At its root, the United States Practical Shooting Association acts as the national governing body of practical shooting in the U.S. The organization emphasizes the sport through matches and events that challenge shooters through stages that prioritize technical shooting skills.
Though USPSA was officially brought under the International Practical Shooting Confederation in 1984 practical shooting’s history began much earlier than that. Researchers from all walks of life — law enforcement, military and civilians — wanted a space to challenge and improve on standards, techniques training and equipment. Prior to IPSC and USPSA, all of this was often conducted individually and wasn’t sanctioned by any governing body.
That all changed in 1976 when an international group of shooters came together in Columbia, Missouri to participate in a “practical” shooting meeting. This event birthed IPSC, the parent foundation of USPSA. Almost a decade later, USPSA was officially incorporated as the U.S. Region of IPSC. To this day, the two groups are linked and USPSA members are also granted automatic membership in IPSC.
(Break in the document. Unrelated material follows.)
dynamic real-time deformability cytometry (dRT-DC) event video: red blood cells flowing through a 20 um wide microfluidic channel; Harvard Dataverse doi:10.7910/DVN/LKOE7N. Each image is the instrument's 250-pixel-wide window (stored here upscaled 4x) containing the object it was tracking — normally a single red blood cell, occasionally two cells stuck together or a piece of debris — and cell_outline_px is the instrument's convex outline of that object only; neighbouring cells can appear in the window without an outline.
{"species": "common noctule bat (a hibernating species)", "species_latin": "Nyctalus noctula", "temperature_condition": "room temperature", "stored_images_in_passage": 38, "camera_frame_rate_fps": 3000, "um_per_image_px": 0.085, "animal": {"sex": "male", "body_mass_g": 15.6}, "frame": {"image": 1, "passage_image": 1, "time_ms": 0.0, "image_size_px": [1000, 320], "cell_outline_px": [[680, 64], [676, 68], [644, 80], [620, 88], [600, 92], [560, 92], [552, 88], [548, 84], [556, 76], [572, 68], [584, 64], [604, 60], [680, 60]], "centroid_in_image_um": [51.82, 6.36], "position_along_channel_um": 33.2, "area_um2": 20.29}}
A shooter competes with a PCC during a match. Pistol Caliber Carbine was permitted in competition beginning in 2016. (Photo: USPSA)
What started as a testbed for experimentation with handguns used for self-defense has evolved into 31,000 active members and over 440 affiliated clubs throughout the nation. USPSA is the largest practical shooting organization in the U.S, according to the organization, and is the second largest in the world — after Russia. Headquartered in Burlington, Washington, USPSA oversees matches and events that encourage shooters to put their skills to the test.
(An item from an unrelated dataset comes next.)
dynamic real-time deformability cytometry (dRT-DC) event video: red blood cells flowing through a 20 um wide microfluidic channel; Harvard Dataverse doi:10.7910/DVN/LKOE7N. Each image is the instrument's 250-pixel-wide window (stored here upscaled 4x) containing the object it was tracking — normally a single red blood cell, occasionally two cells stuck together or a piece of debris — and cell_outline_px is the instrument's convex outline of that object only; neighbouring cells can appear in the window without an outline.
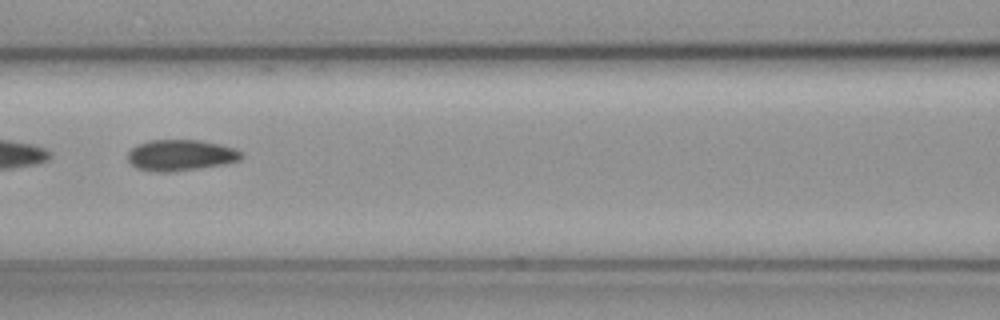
{"species": "common noctule bat (a hibernating species)", "species_latin": "Nyctalus noctula", "temperature_condition": "cold", "stored_images_in_passage": 29, "camera_frame_rate_fps": 3000, "um_per_image_px": 0.085, "animal": {"sex": "female", "body_mass_g": 19.3, "forearm_length_mm": 54.1}, "frame": {"image": 1, "passage_image": 15, "time_ms": 4.667, "image_size_px": [1000, 320], "cell_outline_px": [[244, 156], [240, 160], [224, 164], [176, 172], [152, 172], [136, 168], [128, 160], [128, 152], [132, 148], [148, 140], [200, 140], [220, 144], [236, 148], [244, 152]], "centroid_in_image_um": [15.4, 13.2], "position_along_channel_um": 151.2, "area_um2": 20.87}}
“A lot of people enter the sport to push themselves,” Jake Martens, director of media and events for USPSA, told Guns.com in an interview. “USPSA offers exciting courses of fires and a match nearly every day of the week. Shooters can test their skills.”
USPSA offers a bevy of divisions for aspiring competition shooters to enter. Production Division allows competitors who are strapped for cash to compete with factory handguns, while Limited Division opens the door for more modifications like flared magwells. Open Division brings the widest range to the table, allowing for fully customized, race guns to take center stage.
While it began as a means for American pistol shooters to develop, hone and perfect their skills it now has branched out to offer more in the way of long guns. In 2016, Pistol Caliber Carbines were officially welcomed by USPSA, broadening its scope.
“USPSA has grown from pistol skills to now cover PCC,” Martens said. “It’s growing. USPSA offers exciting courses of fire and divisions that nearly every firearm can fit into.”